Parks district buys software to aid in complying with public records requests

The district will be purchasing a subscription to ArchiveSocial, a real-time monitoring social media archiving software.

The South Whidbey Parks and Recreation District will be purchasing a subscription to a software company that will aid the district in complying with public records requests related to social media.

During a park board of commissioners meeting this week, Executive Director Doug Coutts recommended purchasing the subscription to ArchiveSocial, a company that provides real-time monitoring of social media websites and archives the information.

This includes comments made on Facebook pages. If someone on Facebook removes their comment, for example, the software is able to capture and save that comment.

Coutts said he had looked at similar companies offering this archiving service but ultimately decided that he favored ArchiveSocial because of its real-time monitoring aspect. Other companies will scan social media pages and archive the comments every 8-10 minutes, which Coutts said could result in some deleted comments slipping through the cracks during that time frame.

Although slightly more expensive than the other options available, Coutts said the extra money would be worth it to have the live monitoring.

The program would cost $2,988 annually for 12 active and discontinued social media accounts, which could include Facebook, YouTube, Instagram and Twitter. It is also the same social media monitoring software used by the South Whidbey School District.
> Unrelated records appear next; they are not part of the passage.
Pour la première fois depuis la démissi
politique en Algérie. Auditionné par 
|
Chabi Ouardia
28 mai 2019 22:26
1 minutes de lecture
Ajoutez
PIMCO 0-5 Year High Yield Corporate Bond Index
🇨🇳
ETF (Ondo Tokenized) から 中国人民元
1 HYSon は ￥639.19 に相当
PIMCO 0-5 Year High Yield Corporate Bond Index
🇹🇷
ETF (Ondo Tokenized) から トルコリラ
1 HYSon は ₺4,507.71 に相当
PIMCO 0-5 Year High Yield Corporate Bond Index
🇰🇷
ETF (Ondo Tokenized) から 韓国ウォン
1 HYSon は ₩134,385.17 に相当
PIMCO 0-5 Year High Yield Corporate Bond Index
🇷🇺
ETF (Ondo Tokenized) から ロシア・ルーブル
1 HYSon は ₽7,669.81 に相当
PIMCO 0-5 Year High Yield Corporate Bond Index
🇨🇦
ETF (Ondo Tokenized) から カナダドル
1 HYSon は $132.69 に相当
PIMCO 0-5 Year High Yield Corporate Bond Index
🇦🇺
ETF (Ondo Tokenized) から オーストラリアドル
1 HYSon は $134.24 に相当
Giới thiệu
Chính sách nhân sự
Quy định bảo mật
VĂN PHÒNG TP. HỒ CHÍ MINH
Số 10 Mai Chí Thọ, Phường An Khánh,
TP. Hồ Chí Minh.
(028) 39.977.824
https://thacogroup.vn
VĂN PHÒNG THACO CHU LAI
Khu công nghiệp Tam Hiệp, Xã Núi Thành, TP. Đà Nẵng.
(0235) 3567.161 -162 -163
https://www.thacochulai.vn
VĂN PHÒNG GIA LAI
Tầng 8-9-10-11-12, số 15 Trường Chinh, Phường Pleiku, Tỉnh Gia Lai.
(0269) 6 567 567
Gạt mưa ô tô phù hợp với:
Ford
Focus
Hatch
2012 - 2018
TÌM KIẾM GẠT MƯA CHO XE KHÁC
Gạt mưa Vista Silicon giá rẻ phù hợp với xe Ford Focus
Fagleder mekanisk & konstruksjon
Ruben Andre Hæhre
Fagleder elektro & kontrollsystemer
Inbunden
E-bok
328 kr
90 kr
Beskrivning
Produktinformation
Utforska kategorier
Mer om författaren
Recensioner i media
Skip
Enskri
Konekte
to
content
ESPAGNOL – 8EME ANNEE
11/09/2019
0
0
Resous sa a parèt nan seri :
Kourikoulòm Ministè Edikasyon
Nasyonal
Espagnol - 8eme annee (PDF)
“There are people out there that do public records requests as a way to fund themselves,” Coutts said. “They will put in a public records request and then if you can’t provide it in a timely fashion with all the information, they sue you for it and you’re liable for it. So we want to make sure that we’re able to comply.”

Members of the park board unanimously agreed on purchasing the software subscription.

“I think it’s a great idea, and I support the recommendation,” Commissioner Matt Simms said.

His fellow commissioner, Erik Jokinen, agreed that it would be “money well spent.”